John Niederhuber, the new director of the US National Cancer Institute (NCI), says politics has no role at the institute. That may be the case now, but some staff and cancer activists saw Niederhuber's predecessor—Bush family friend and physician Andrew von Eschenbach—as a classic political appointee.

A urologist, von Eschenbach arrived at the institute in 2002 with little experience at the bench. He has since moved on to the Food and Drug Administration, appointed in a hurry after former commissioner Lester Crawford was accused of financial conflicts of interest. Crawford pled guilty to fraud in October.

Few are willing to criticize von Eschenbach publicly, but privately NCI staffers are thrilled with the change. Niederhuber, who officially took over the agency in October after working for von Eschenbach for a year, understands both science and the institute in a way his predecessor did not, they say.

“I'm very much a believer in having science drive the decisions we make.” John Niederhuber, US National Cancer Institute

“Science is the yellow line down the road for me,” Niederhuber says. “I'm very much a believer in science and having science drive the decisions we make.”

**REQUIREMENT 1:**
Reproduce word for word the passage of the National Cancer Institute article that begins with the words containing "John Niederhuber, the" and ends with "fraud in October.".
**REQUIREMENT 2:**
Continue the National Cancer Institute article from its final sentence.

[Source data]
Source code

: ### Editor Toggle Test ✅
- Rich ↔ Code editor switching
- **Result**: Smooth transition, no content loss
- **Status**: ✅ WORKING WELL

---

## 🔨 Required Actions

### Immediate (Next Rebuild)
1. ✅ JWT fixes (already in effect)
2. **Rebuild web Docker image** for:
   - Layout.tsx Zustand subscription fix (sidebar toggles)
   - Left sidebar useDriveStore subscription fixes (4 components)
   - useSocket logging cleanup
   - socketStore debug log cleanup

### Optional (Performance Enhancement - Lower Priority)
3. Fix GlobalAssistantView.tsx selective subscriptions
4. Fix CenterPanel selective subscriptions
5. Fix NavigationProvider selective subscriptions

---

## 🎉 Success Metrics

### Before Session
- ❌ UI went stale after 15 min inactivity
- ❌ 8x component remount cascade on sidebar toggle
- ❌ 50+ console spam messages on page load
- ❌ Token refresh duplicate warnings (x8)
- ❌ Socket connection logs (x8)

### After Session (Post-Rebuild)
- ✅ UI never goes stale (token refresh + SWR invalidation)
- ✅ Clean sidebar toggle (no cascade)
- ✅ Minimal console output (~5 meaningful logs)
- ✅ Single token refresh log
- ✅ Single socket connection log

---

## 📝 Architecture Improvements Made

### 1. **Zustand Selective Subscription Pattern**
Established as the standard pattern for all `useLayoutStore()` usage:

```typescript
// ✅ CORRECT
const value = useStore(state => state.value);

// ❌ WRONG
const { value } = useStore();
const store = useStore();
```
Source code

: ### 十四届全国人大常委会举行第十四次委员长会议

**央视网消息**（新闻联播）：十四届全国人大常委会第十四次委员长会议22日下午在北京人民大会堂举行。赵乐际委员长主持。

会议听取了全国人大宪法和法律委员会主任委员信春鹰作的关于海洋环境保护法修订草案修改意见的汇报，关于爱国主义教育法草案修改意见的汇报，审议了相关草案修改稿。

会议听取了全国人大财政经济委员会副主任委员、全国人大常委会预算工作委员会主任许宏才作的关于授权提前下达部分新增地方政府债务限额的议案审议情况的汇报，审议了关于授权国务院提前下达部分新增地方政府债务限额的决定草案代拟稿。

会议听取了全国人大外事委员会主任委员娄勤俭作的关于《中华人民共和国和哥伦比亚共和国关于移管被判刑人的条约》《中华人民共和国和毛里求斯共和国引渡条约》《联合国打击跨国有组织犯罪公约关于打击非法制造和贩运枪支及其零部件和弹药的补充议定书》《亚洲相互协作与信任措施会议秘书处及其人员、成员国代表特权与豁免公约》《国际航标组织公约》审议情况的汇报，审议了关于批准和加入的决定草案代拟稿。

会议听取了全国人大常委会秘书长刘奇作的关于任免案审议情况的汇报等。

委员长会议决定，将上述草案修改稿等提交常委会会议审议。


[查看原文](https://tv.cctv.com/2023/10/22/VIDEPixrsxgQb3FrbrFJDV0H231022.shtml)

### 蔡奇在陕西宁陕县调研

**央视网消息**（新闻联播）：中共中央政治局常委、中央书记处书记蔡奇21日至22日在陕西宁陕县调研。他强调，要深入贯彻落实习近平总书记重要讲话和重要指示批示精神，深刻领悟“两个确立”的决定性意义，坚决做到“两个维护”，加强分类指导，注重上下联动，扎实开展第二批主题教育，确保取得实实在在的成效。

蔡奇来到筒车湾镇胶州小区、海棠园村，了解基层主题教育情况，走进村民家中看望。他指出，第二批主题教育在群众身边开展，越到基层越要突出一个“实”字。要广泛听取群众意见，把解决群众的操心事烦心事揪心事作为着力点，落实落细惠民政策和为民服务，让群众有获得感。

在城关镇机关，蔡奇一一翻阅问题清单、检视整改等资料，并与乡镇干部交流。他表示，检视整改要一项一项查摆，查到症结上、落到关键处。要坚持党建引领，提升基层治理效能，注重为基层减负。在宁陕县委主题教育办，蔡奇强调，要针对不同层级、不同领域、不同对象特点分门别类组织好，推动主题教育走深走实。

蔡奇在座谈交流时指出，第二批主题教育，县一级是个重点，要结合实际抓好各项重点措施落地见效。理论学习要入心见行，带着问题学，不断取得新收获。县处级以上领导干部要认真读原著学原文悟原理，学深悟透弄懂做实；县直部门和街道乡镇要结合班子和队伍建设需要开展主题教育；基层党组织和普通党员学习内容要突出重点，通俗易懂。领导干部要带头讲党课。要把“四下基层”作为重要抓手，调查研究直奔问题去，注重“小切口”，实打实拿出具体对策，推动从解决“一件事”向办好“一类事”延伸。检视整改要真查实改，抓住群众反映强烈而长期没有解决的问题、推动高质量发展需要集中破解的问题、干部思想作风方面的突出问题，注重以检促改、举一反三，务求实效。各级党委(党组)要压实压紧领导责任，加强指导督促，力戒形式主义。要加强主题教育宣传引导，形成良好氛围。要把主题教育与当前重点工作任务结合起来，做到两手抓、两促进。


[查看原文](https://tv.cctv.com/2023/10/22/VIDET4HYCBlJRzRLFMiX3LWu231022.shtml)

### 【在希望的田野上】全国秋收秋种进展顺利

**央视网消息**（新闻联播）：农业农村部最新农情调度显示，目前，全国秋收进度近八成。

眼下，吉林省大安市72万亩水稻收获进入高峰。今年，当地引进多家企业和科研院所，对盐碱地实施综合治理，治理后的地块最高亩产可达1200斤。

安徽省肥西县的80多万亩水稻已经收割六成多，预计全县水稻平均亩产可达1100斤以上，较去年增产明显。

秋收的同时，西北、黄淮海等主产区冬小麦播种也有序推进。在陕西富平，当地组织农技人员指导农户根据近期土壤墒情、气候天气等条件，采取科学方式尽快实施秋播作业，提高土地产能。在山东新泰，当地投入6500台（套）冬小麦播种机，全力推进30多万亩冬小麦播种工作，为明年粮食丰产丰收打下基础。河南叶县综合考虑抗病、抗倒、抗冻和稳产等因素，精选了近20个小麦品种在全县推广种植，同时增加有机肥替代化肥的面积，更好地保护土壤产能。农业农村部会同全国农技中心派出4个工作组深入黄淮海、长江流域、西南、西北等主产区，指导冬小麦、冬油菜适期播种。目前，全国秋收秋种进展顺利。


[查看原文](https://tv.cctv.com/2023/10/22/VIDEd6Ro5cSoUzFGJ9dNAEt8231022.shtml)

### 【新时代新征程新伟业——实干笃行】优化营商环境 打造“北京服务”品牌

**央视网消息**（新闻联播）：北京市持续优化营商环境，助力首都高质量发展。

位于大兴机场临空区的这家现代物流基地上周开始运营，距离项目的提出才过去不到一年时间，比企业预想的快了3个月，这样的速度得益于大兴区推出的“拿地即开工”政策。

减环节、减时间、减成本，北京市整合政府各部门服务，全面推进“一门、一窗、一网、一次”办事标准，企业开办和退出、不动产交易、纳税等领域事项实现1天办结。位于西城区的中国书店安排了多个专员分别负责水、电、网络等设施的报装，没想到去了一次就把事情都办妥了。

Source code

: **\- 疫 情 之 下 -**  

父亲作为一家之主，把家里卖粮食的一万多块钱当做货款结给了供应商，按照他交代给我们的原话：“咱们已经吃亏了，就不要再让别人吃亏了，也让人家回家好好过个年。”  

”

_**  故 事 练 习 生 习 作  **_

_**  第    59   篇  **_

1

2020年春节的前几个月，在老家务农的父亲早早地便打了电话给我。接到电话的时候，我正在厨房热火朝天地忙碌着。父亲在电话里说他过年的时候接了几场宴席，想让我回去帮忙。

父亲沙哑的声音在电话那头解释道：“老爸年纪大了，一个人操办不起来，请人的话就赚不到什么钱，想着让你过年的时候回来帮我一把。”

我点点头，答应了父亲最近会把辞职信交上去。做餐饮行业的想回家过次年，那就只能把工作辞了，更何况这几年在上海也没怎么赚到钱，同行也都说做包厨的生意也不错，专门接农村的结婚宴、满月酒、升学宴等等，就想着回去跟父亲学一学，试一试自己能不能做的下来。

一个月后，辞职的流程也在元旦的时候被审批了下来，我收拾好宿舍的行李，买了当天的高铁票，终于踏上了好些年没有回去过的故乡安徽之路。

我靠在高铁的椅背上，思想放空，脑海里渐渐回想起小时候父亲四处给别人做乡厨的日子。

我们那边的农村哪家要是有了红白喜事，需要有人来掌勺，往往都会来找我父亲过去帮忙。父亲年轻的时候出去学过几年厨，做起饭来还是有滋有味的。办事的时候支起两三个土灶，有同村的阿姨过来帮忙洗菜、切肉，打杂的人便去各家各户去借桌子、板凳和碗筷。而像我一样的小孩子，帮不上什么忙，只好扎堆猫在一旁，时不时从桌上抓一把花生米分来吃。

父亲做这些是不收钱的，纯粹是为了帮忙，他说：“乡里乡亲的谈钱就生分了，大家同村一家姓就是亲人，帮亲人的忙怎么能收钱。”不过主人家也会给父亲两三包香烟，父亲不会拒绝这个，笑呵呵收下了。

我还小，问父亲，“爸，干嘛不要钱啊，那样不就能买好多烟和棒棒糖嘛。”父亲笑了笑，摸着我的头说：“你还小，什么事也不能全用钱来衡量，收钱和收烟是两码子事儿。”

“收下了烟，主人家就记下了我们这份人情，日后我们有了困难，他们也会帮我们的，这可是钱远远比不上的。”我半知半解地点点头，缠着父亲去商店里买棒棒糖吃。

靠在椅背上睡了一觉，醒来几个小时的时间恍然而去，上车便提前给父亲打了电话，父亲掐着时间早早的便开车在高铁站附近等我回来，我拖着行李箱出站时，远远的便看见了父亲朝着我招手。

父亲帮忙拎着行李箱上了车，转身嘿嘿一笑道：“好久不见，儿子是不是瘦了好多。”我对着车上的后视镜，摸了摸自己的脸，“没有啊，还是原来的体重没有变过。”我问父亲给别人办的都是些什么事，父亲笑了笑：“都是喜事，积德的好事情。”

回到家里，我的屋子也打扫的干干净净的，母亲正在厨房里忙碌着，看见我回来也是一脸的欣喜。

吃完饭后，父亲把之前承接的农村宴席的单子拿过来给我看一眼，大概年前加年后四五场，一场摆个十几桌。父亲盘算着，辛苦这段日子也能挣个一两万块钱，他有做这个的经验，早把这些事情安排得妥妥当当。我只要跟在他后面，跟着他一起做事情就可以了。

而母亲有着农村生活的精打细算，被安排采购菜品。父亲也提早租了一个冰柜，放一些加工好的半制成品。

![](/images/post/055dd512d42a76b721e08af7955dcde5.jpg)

**EXPECTED OUTPUT 1:**
John Niederhuber, the new director of the US National Cancer Institute (NCI), says politics has no role at the institute. That may be the case now, but some staff and cancer activists saw Niederhuber's predecessor—Bush family friend and physician Andrew von Eschenbach—as a classic political appointee.

A urologist, von Eschenbach arrived at the institute in 2002 with little experience at the bench. He has since moved on to the Food and Drug Administration, appointed in a hurry after former commissioner Lester Crawford was accused of financial conflicts of interest. Crawford pled guilty to fraud in October.

**EXPECTED OUTPUT 2:**
Like von Eschenbach, who survived both melanoma and prostate cancer, Niederhuber has also had a personal experience with cancer: his wife Tracey succumbed in 2001 to breast cancer. He says he promised her before she died that he would work to improve patients' access to experimental therapies.

Until 2002, Niederhuber was a surgeon and oncologist at the University of Wisconsin in Madison, where he also headed the school's Comprehensive Cancer Center. But having served on several NCI advisory panels over the past 30 years, he was a familiar face at the Bethesda campus even before he joined the staff last year.

Based on the comments he gets from staff who come up to talk to him after meetings, he says he feels welcomed.

“People say that my presence and my understanding of the science has given them a sense of purpose and belonging,” he says.

Robert Wiltrout, director of the NCI's Center for Cancer Research, says Niederhuber is a stabilizing force at the NCI.

“He's got a whole portfolio of experience,” says Wiltrout. “He comes with the advantage of being a scientist and being a people person.”

Where von Eschenbach pursued large, sweeping programs—such as the improbable goal of ending cancer deaths by 2015—Niederhuber is interested in translating discoveries into treatments, more welcome when the institute has been weathering a funding freeze.

“[Niederhuber] is well aware of the pain that is widespread in the cancer research community and the toll that it is taking on young people's career plans,” says Robert Weinberg, a biologist at Whitehead Institute for Biomedical Research, who has been critical of von Eschenbach's emphasis on large projects.

Still, it won't be easy to find money to fund new projects within the limits of the tight NIH budget, says Diana Zuckerman, president of the Washington-based advocacy group National Research Center for Women & Families. The group in 2004 worked closely with the NCI to put together a brochure on surgery choices for women with breast cancer.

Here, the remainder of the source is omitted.